Macy's did not grow faster. Last year, in fact, it had one of the worst years in its history. The chain's profits, which depend largely on the New York store, tumbled from $7.7 million to $3.9 million, from $4.10 per common share to $1.67. One big factor, some competitors thought, was the money-losing price war which Weil had touched off with a big fanfare of ads right after the U.S. Supreme Court knocked out fair-trade laws. Weil had thought that the war would last a few days; it ran for six weeks and many of the cuts were so deep that they hurt.
Last week the golden-brassy gate of destiny clanged shut against Richard Weil. Macy's directors agreed to accept his resignation as president, although he will keep his second job as vice president of the chain. His cousin and predecessor, Jack Straus, 52, announced that he would take on the Manhattan job along with his bigger one of running the whole Macy chain. Straus attributed the change to Weil's two heart attacks. Said Weil: "I never felt better in my life. I just figured I'd carried two jobs long enough."
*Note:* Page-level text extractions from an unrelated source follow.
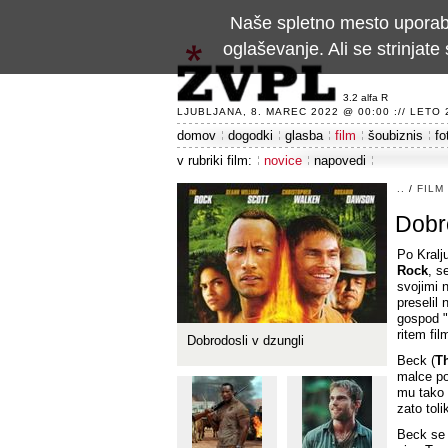
Naše spletno mesto uporablj
oglaševanje. Ali se strinja
3.2 alfa R
LJUBLJANA, 8. MAREC 2022 @ 00:00 :// LETO 24
domov
dogodki
glasba
film
šoubiznis
fo
v rubriki film:
novice
napovedi
..
/
FILM
Dobro
Po Kralj
Rock
, s
svojimi n
preselil 
gospod "
ritem fil
Dobrodosli v dzungli
Beck (
T
malce po
mu tako s
zato toli
Beck se 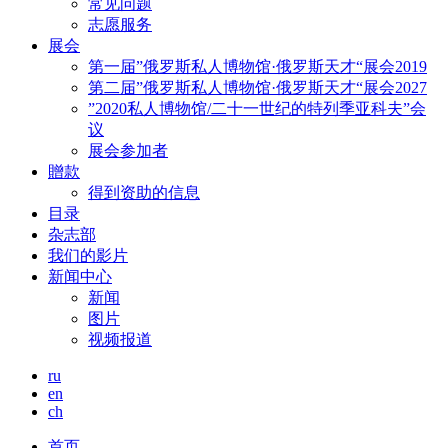
常见问题
志愿服务
展会
第一届”俄罗斯私人博物馆·俄罗斯天才“展会2019
第二届”俄罗斯私人博物馆·俄罗斯天才“展会2027
”2020私人博物馆/二十一世纪的特列季亚科夫”会
议
展会参加者
贈款
得到资助的信息
目录
杂志部
我们的影片
新闻中心
新闻
图片
视频报道
ru
en
ch
首页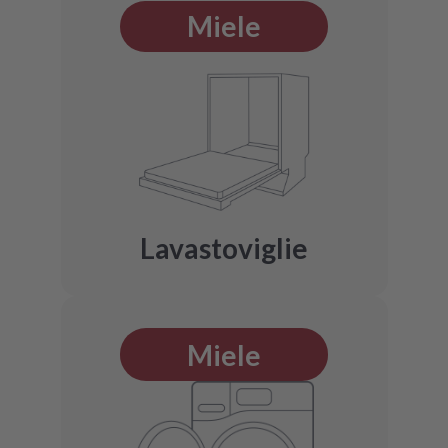
Miele
Lavastoviglie
Miele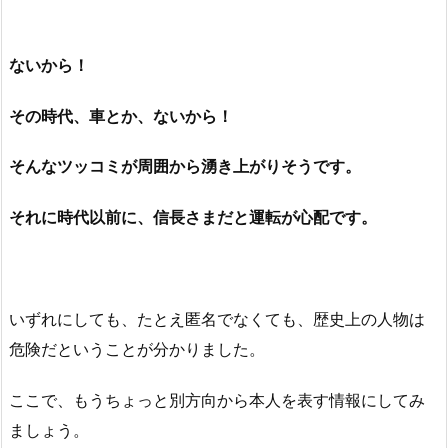
ないから！
その時代、車とか、ないから！
そんなツッコミが周囲から湧き上がりそうです。
それに時代以前に、信長さまだと運転が心配です。
いずれにしても、たとえ匿名でなくても、歴史上の人物は
危険だということが分かりました。
ここで、もうちょっと別方向から本人を表す情報にしてみ
ましょう。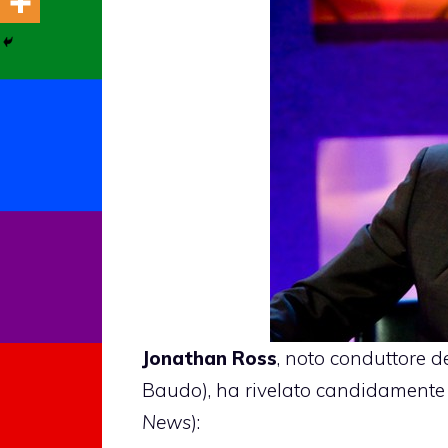
Jonathan Ross
, noto conduttore de
Baudo), ha rivelato candidamente
News
):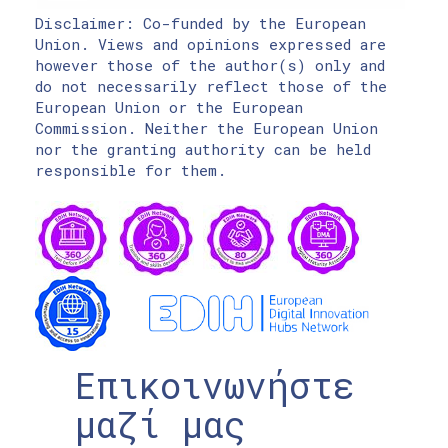
Disclaimer: Co-funded by the European
Union. Views and opinions expressed are
however those of the author(s) only and
do not necessarily reflect those of the
European Union or the European
Commission. Neither the European Union
nor the granting authority can be held
responsible for them.
Επικοινωνήστε
μαζί μας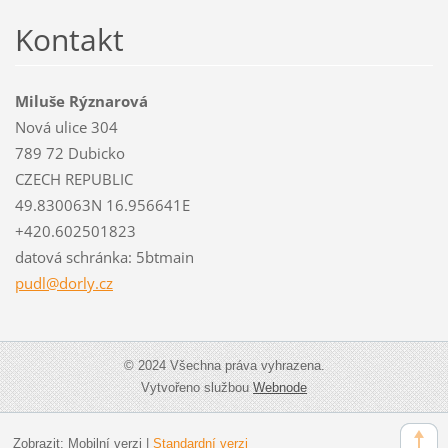
Kontakt
Miluše Rýznarová
Nová ulice 304
789 72 Dubicko
CZECH REPUBLIC
49.830063N 16.956641E
+420.602501823
datová schránka: 5btmain
pudl@dor
ly.cz
© 2024 Všechna práva vyhrazena.
Vytvořeno službou
Webnode
Zobrazit:
Mobilní verzi
|
Standardní verzi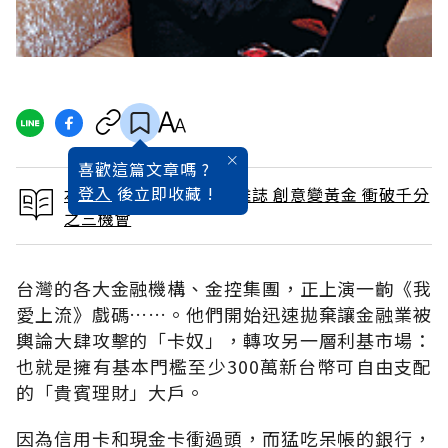
喜歡這篇文章嗎 ?
登入
後立即收藏 !
本文出自 2006 / 3月號雜誌 創意變黃金 衝破千分
之三機會
台灣的各大金融機構、金控集團，正上演一齣《我
愛上流》戲碼……。他們開始迅速拋棄讓金融業被
輿論大肆攻擊的「卡奴」，轉攻另一層利基市場：
也就是擁有基本門檻至少300萬新台幣可自由支配
的「貴賓理財」大戶。
因為信用卡和現金卡衝過頭，而猛吃呆帳的銀行，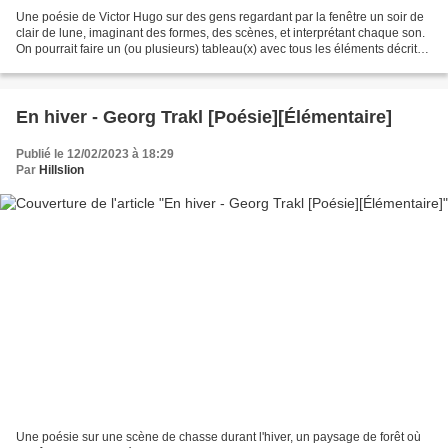
Une poésie de Victor Hugo sur des gens regardant par la fenêtre un soir de
clair de lune, imaginant des formes, des scènes, et interprétant chaque son.
On pourrait faire un (ou plusieurs) tableau(x) avec tous les éléments décrits,
le poème captant une...
En hiver - Georg Trakl [Poésie][Élémentaire]
Publié le 12/02/2023 à 18:29
Par
Hillslion
Une poésie sur une scène de chasse durant l'hiver, un paysage de forêt où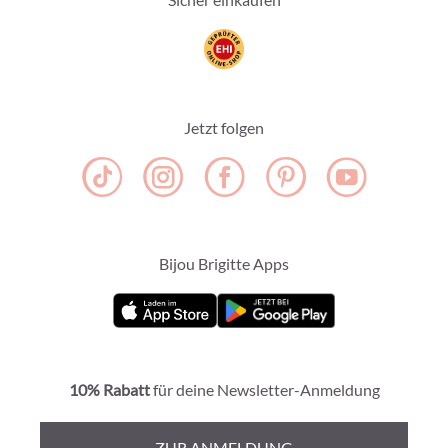
Jetzt folgen
Bijou Brigitte Apps
10% Rabatt
für deine Newsletter-Anmeldung
ZUR ANMELDUNG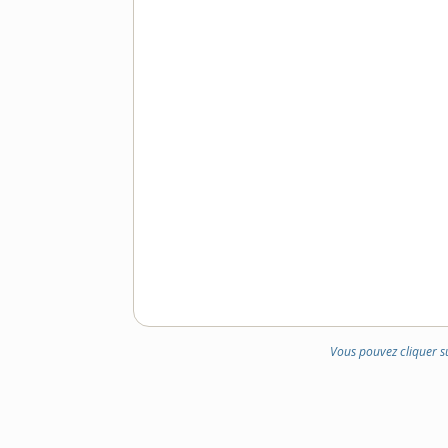
Vous pouvez cliquer s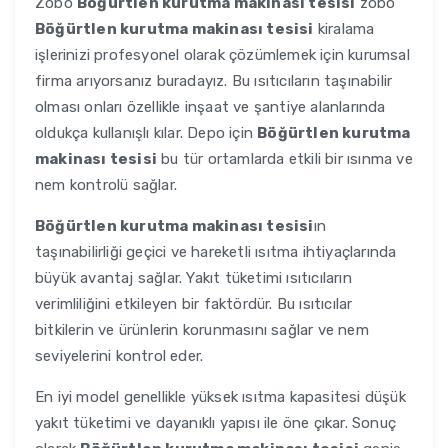
Zobo
Böğürtlen kurutma makinası tesisi
zobo
Böğürtlen kurutma makinası tesisi
kiralama
işlerinizi profesyonel olarak çözümlemek için kurumsal
firma arıyorsanız buradayız. Bu ısıtıcıların taşınabilir
olması onları özellikle inşaat ve şantiye alanlarında
oldukça kullanışlı kılar. Depo için
Böğürtlen kurutma
makinası tesisi
bu tür ortamlarda etkili bir ısınma ve
nem kontrolü sağlar.
Böğürtlen kurutma makinası tesisi
ın
taşınabilirliği geçici ve hareketli ısıtma ihtiyaçlarında
büyük avantaj sağlar. Yakıt tüketimi ısıtıcıların
verimliliğini etkileyen bir faktördür. Bu ısıtıcılar
bitkilerin ve ürünlerin korunmasını sağlar ve nem
seviyelerini kontrol eder.
En iyi model genellikle yüksek ısıtma kapasitesi düşük
yakıt tüketimi ve dayanıklı yapısı ile öne çıkar. Sonuç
The Arabian American Oil Co., world's biggest single oil producer, last week elected Robert Loring Keyes, 56, president to succeed W. F. Moore, who resigned. (Chairman F. A. Davies remains the top executive.) At the insistence of old King Ibn Saud (TIME, March 3), who gets half of Aramco's profits, President Keyes and the company's top brass will soon be moving to Saudi Arabia. Said Ibn Saud:"Every time there's a decision to be made . . . you have to refer it to New York ... in the future let's refer it here." Rangy, 6 ft. 2 in. President Keyes, graduate of Pomona College (1917), started as an oil geologist. Later he joined the Texas Co., one of Aramco's owners. For the last nine months, he has been assistant general manager of Texaco's producing department.